[AVAILABLE RECORDS Boundary: Start]

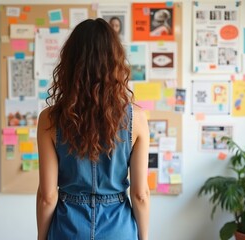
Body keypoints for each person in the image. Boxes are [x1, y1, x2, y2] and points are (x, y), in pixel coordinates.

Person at [36, 18, 150, 240]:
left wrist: (41, 237)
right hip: (119, 228)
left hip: (68, 227)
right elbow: (140, 194)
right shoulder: (137, 118)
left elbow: (47, 196)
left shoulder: (49, 119)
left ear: (69, 63)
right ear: (115, 62)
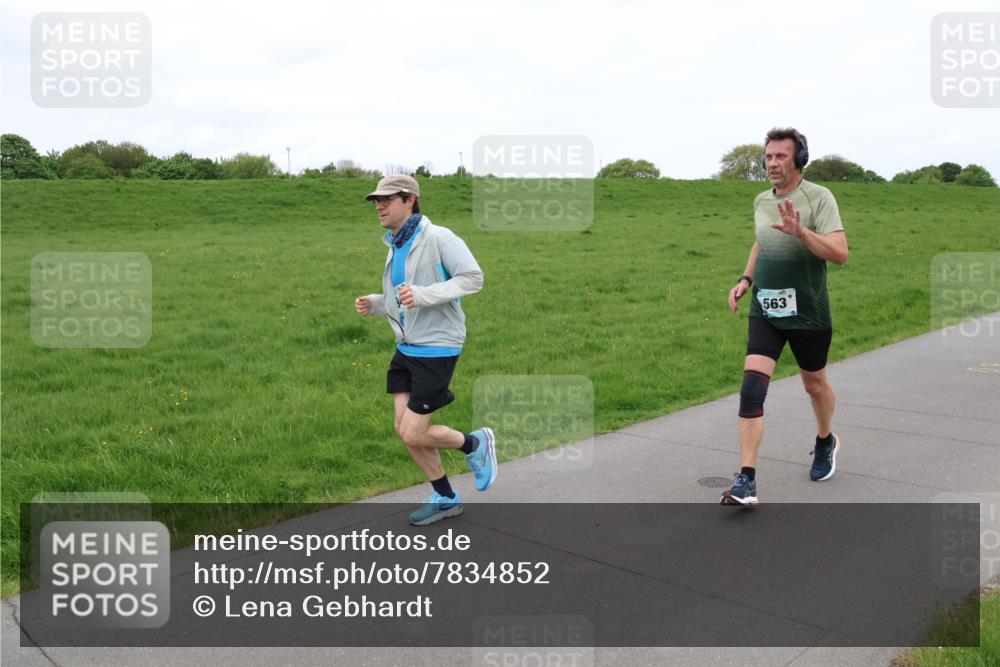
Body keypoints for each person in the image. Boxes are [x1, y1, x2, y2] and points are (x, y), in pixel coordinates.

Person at [354, 174, 496, 525]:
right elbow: (401, 295)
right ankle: (446, 497)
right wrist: (376, 303)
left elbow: (472, 278)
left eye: (387, 199)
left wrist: (423, 295)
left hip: (437, 346)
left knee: (414, 431)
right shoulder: (395, 245)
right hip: (406, 346)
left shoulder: (439, 237)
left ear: (410, 200)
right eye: (376, 201)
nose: (380, 206)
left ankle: (474, 445)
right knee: (404, 430)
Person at [722, 128, 850, 505]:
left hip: (808, 311)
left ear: (799, 159)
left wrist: (802, 233)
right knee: (752, 388)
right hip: (767, 307)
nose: (772, 163)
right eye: (768, 156)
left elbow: (840, 253)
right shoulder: (761, 200)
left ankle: (826, 441)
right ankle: (747, 479)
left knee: (814, 384)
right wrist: (746, 279)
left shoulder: (819, 198)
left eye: (780, 156)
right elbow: (762, 241)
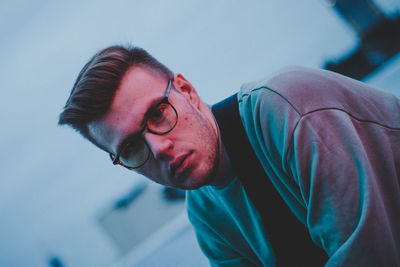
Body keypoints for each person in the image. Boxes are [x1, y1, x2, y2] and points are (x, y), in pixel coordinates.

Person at [58, 45, 400, 266]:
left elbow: (374, 256)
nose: (158, 147)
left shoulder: (286, 106)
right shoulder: (207, 214)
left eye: (158, 112)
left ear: (188, 92)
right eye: (131, 148)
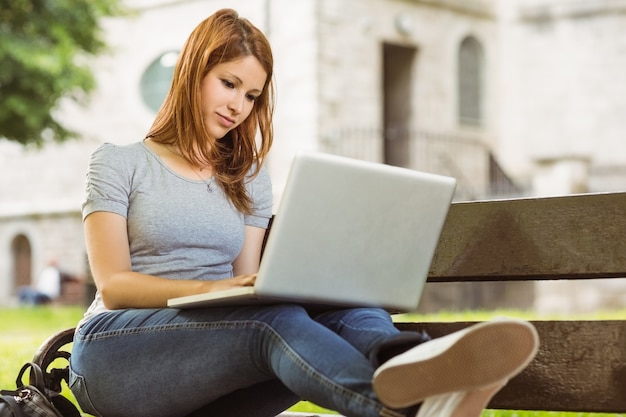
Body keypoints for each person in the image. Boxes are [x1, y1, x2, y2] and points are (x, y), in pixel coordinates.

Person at [69, 8, 539, 417]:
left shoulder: (248, 177)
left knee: (347, 303)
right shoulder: (119, 161)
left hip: (212, 354)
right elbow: (114, 286)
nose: (238, 106)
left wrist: (275, 285)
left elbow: (249, 284)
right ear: (193, 71)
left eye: (252, 95)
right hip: (116, 355)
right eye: (228, 84)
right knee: (273, 324)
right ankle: (402, 409)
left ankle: (399, 360)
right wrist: (212, 288)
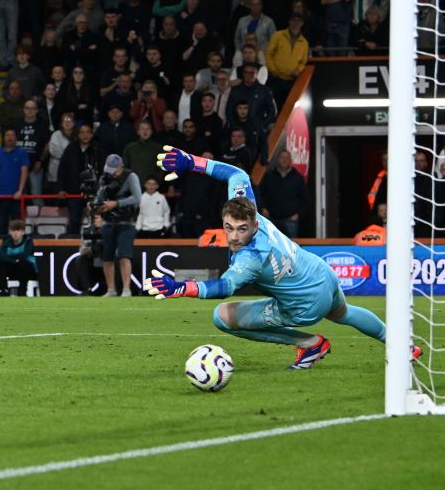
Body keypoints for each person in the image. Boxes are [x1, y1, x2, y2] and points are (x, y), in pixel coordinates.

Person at [148, 145, 423, 369]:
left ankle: (310, 344)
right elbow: (236, 174)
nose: (233, 237)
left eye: (242, 230)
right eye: (229, 228)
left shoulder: (250, 258)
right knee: (345, 313)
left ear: (255, 226)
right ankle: (403, 347)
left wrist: (182, 287)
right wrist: (192, 162)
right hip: (321, 274)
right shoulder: (247, 206)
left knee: (222, 317)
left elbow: (224, 288)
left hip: (304, 307)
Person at [95, 154, 142, 297]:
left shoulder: (131, 176)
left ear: (121, 166)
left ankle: (126, 289)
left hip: (126, 222)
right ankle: (111, 289)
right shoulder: (104, 178)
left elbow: (137, 197)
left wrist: (116, 203)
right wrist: (97, 205)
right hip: (108, 222)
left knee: (124, 256)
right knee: (107, 257)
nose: (112, 173)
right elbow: (100, 195)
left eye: (114, 170)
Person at [0, 128, 30, 235]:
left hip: (17, 197)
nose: (10, 137)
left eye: (12, 135)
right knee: (0, 226)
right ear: (3, 138)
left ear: (16, 138)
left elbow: (24, 171)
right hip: (0, 197)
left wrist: (20, 190)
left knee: (18, 227)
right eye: (7, 135)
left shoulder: (21, 153)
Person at [259, 149, 308, 238]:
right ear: (277, 159)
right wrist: (262, 208)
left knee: (292, 249)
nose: (284, 160)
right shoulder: (269, 176)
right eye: (282, 157)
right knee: (272, 247)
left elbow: (305, 199)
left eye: (287, 158)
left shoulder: (297, 178)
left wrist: (298, 214)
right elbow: (259, 194)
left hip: (291, 221)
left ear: (290, 160)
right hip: (271, 219)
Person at [0, 219, 38, 296]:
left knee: (24, 263)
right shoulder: (7, 242)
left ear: (23, 232)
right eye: (13, 230)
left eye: (18, 230)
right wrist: (14, 260)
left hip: (29, 271)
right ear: (10, 232)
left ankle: (22, 291)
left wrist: (9, 257)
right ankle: (3, 291)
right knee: (1, 264)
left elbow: (24, 255)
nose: (16, 233)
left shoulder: (28, 241)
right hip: (13, 269)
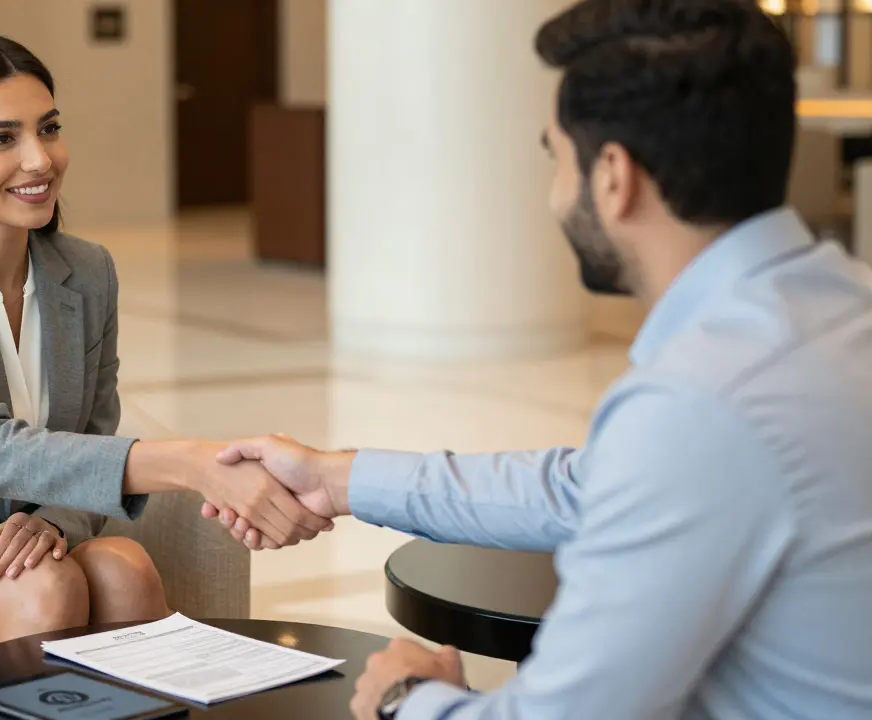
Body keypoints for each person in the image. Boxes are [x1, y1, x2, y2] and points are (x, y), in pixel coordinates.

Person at [204, 1, 872, 717]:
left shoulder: (703, 403)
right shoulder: (843, 307)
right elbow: (585, 488)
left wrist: (404, 694)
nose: (555, 193)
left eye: (556, 157)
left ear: (614, 178)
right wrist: (340, 479)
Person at [0, 34, 330, 682]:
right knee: (46, 589)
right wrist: (194, 464)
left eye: (48, 128)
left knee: (124, 570)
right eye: (1, 139)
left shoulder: (86, 272)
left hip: (19, 563)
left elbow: (91, 429)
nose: (39, 159)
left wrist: (54, 520)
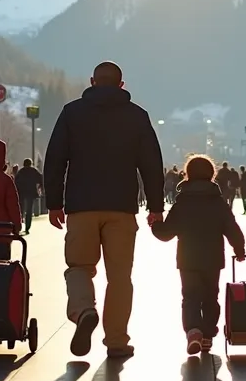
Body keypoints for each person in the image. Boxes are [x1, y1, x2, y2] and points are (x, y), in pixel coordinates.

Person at [44, 61, 164, 359]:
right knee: (120, 276)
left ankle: (85, 309)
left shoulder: (72, 113)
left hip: (81, 207)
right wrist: (156, 206)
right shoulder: (137, 116)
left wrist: (54, 203)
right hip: (121, 208)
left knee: (79, 267)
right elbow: (151, 164)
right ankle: (116, 341)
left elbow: (55, 160)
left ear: (92, 82)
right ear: (121, 85)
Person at [150, 155, 246, 355]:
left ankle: (193, 331)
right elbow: (232, 228)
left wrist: (155, 225)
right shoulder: (218, 202)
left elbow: (166, 233)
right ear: (212, 174)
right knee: (211, 297)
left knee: (190, 297)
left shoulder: (182, 202)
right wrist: (239, 249)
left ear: (189, 174)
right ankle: (208, 336)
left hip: (188, 259)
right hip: (213, 260)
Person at [14, 158, 43, 233]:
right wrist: (41, 188)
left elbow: (15, 181)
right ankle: (27, 227)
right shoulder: (33, 171)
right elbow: (40, 179)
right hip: (31, 192)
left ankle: (19, 224)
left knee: (21, 209)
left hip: (22, 193)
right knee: (29, 210)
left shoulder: (21, 171)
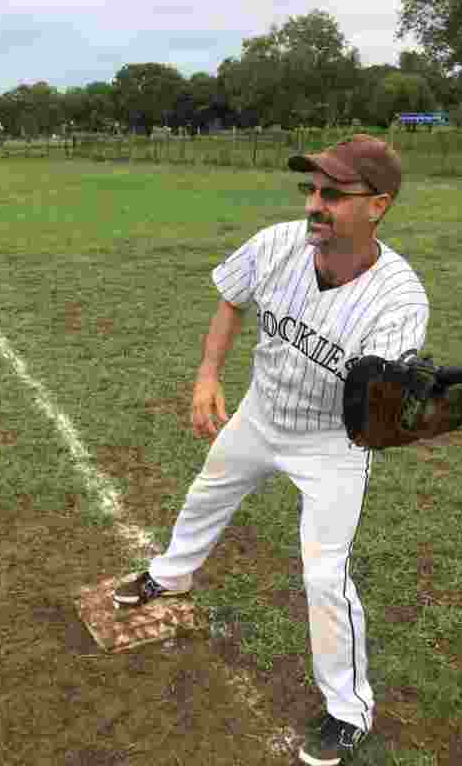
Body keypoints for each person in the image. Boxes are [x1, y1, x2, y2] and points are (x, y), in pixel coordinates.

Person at [112, 134, 429, 765]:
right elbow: (232, 297)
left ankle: (347, 709)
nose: (315, 204)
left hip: (330, 445)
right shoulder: (278, 244)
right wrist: (207, 374)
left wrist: (407, 409)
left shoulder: (399, 300)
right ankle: (170, 574)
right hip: (260, 415)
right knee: (208, 490)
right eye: (311, 189)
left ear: (379, 206)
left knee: (323, 576)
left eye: (333, 194)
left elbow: (375, 412)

[AVAILABLE RECORDS Boundary: End]

» **THE TASK**
Word for word, quote the full listing, omitting every picture.

» **ANSWER SECTION**
Body keypoints for each person in the image. Boxes are [x1, y1, x2, y2] and points are (x, y), in pixel coordinates.

Person at [36, 18, 150, 240]:
left wrist: (41, 237)
right hip: (119, 228)
left hip: (68, 227)
right elbow: (140, 194)
right shoulder: (137, 118)
left elbow: (47, 196)
left shoulder: (49, 119)
left ear: (69, 63)
right ear: (115, 62)
Body keypoints for each person in the image. Boxes are [x1, y1, x2, y2] and points are (x, y), in pixel coordinates.

Person at [354, 174, 496, 525]:
right elbow: (401, 295)
right ankle: (446, 497)
right wrist: (376, 303)
left elbow: (472, 278)
left eye: (387, 199)
left wrist: (423, 295)
left hip: (437, 346)
left knee: (414, 431)
right shoulder: (395, 245)
right hip: (406, 346)
left shoulder: (439, 237)
left ear: (410, 200)
right eye: (376, 201)
nose: (380, 206)
left ankle: (474, 445)
right knee: (404, 430)
Person at [722, 128, 850, 505]:
left hip: (808, 311)
left ear: (799, 159)
left wrist: (802, 233)
right knee: (752, 388)
right hip: (767, 307)
nose: (772, 163)
right eye: (768, 156)
left elbow: (840, 253)
right shoulder: (761, 200)
left ankle: (826, 441)
right ankle: (747, 479)
left knee: (814, 384)
right wrist: (746, 279)
left shoulder: (819, 198)
left eye: (780, 156)
right elbow: (762, 241)
Body keypoints for each person in the image. Boxes are [x1, y1, x2, y2] and points are (x, y), in pixel coordinates.

Person at [58, 45, 400, 266]:
left elbow: (374, 256)
nose: (158, 147)
left shoulder: (286, 106)
right shoulder: (207, 214)
left eye: (158, 112)
left ear: (188, 92)
right eye: (131, 148)
Body keypoints for each person in the image. Boxes are [x1, y1, x2, y2] and points are (x, y), in pixel coordinates.

Person at [69, 8, 539, 417]:
left shoulder: (248, 177)
left knee: (347, 303)
right shoulder: (119, 161)
left hip: (212, 354)
right elbow: (114, 286)
nose: (238, 106)
left wrist: (275, 285)
left elbow: (249, 284)
right ear: (193, 71)
left eye: (252, 95)
right hip: (116, 355)
right eye: (228, 84)
right knee: (273, 324)
right ankle: (402, 409)
left ankle: (399, 360)
right wrist: (212, 288)
Body keypoints for each person in the image. Boxes are [x1, y1, x2, y2] and points are (x, y), in pixel coordinates.

Person at [148, 145, 423, 369]:
left ankle: (310, 344)
right elbow: (236, 174)
nose: (233, 237)
left eye: (242, 230)
right eye: (229, 228)
left shoulder: (250, 258)
right knee: (345, 313)
left ear: (255, 226)
right ankle: (403, 347)
left wrist: (182, 287)
right wrist: (192, 162)
right hip: (321, 274)
right shoulder: (247, 206)
left knee: (222, 317)
left elbow: (224, 288)
left hip: (304, 307)
Person at [95, 154, 142, 297]:
left shoulder: (131, 176)
left ear: (121, 166)
left ankle: (126, 289)
left hip: (126, 222)
right ankle: (111, 289)
right shoulder: (104, 178)
left elbow: (137, 197)
left wrist: (116, 203)
right wrist: (97, 205)
right hip: (108, 222)
left knee: (124, 256)
right knee: (107, 257)
nose: (112, 173)
right elbow: (100, 195)
left eye: (114, 170)
Person at [0, 128, 30, 235]:
left hip: (17, 197)
nose: (10, 137)
left eye: (12, 135)
right knee: (0, 226)
right ear: (3, 138)
left ear: (16, 138)
left elbow: (24, 171)
right hip: (0, 197)
left wrist: (20, 190)
left knee: (18, 227)
right eye: (7, 135)
left shoulder: (21, 153)
Person at [259, 149, 308, 238]:
right ear: (277, 159)
right wrist: (262, 208)
left knee: (292, 249)
nose: (284, 160)
right shoulder: (269, 176)
right eye: (282, 157)
right knee: (272, 247)
left elbow: (305, 199)
left eye: (287, 158)
left shoulder: (297, 178)
left wrist: (298, 214)
right elbow: (259, 194)
left hip: (291, 221)
left ear: (290, 160)
right hip: (271, 219)
Person at [0, 219, 38, 296]:
left knee: (24, 263)
right shoulder: (7, 242)
left ear: (23, 232)
right eye: (13, 230)
left eye: (18, 230)
right wrist: (14, 260)
left hip: (29, 271)
right ear: (10, 232)
left ankle: (22, 291)
left wrist: (9, 257)
right ankle: (3, 291)
right knee: (1, 264)
left elbow: (24, 255)
nose: (16, 233)
left shoulder: (28, 241)
right hip: (13, 269)
Body keypoints for each person in the image. Boxes are [x1, y1, x2, y2] and points are (x, y), in pixel coordinates.

Person at [204, 1, 872, 717]:
left shoulder: (703, 403)
right shoulder: (843, 307)
right elbow: (585, 488)
left wrist: (404, 694)
nose: (555, 193)
left eye: (556, 157)
left ear: (614, 178)
right wrist: (340, 479)
Person at [0, 34, 330, 682]:
right knee: (46, 589)
right wrist: (194, 464)
left eye: (48, 128)
left knee: (124, 570)
right eye: (1, 139)
left shoulder: (86, 272)
left hip: (19, 563)
left elbow: (91, 429)
nose: (39, 159)
left wrist: (54, 520)
Body keypoints for each person in the image. Boxes are [x1, y1, x2, y2] and points are (x, y), in pixel coordinates.

Person at [44, 61, 164, 359]:
right knee: (120, 276)
left ankle: (85, 309)
left shoulder: (72, 113)
left hip: (81, 207)
right wrist: (156, 206)
right shoulder: (137, 116)
left wrist: (54, 203)
right hip: (121, 208)
left knee: (79, 267)
right elbow: (151, 164)
right ankle: (116, 341)
left elbow: (55, 160)
left ear: (92, 82)
right ear: (121, 85)
Person at [150, 155, 246, 355]:
left ankle: (193, 331)
right elbow: (232, 228)
left wrist: (155, 225)
right shoulder: (218, 202)
left elbow: (166, 233)
right ear: (212, 174)
right knee: (211, 297)
left knee: (190, 297)
left shoulder: (182, 202)
right wrist: (239, 249)
left ear: (189, 174)
right ankle: (208, 336)
left hip: (188, 259)
right hip: (213, 260)
Person at [14, 158, 43, 233]:
right wrist: (41, 188)
left elbow: (15, 181)
right ankle: (27, 227)
right shoulder: (33, 171)
right elbow: (40, 179)
right hip: (31, 192)
left ankle: (19, 224)
left knee: (21, 209)
left hip: (22, 193)
right knee: (29, 210)
left shoulder: (21, 171)
Body keypoints for each person in the image. Boxes are [x1, y1, x2, y2] and points are (x, y), in pixel coordinates.

Person at [112, 134, 429, 765]:
right elbow: (232, 297)
left ankle: (347, 709)
nose: (315, 204)
left hip: (330, 445)
right shoulder: (278, 244)
right wrist: (207, 374)
left wrist: (407, 409)
left shoulder: (399, 300)
right ankle: (170, 574)
right hip: (260, 415)
right knee: (208, 490)
right eye: (311, 189)
left ear: (379, 206)
left knee: (323, 576)
left eye: (333, 194)
left elbow: (375, 412)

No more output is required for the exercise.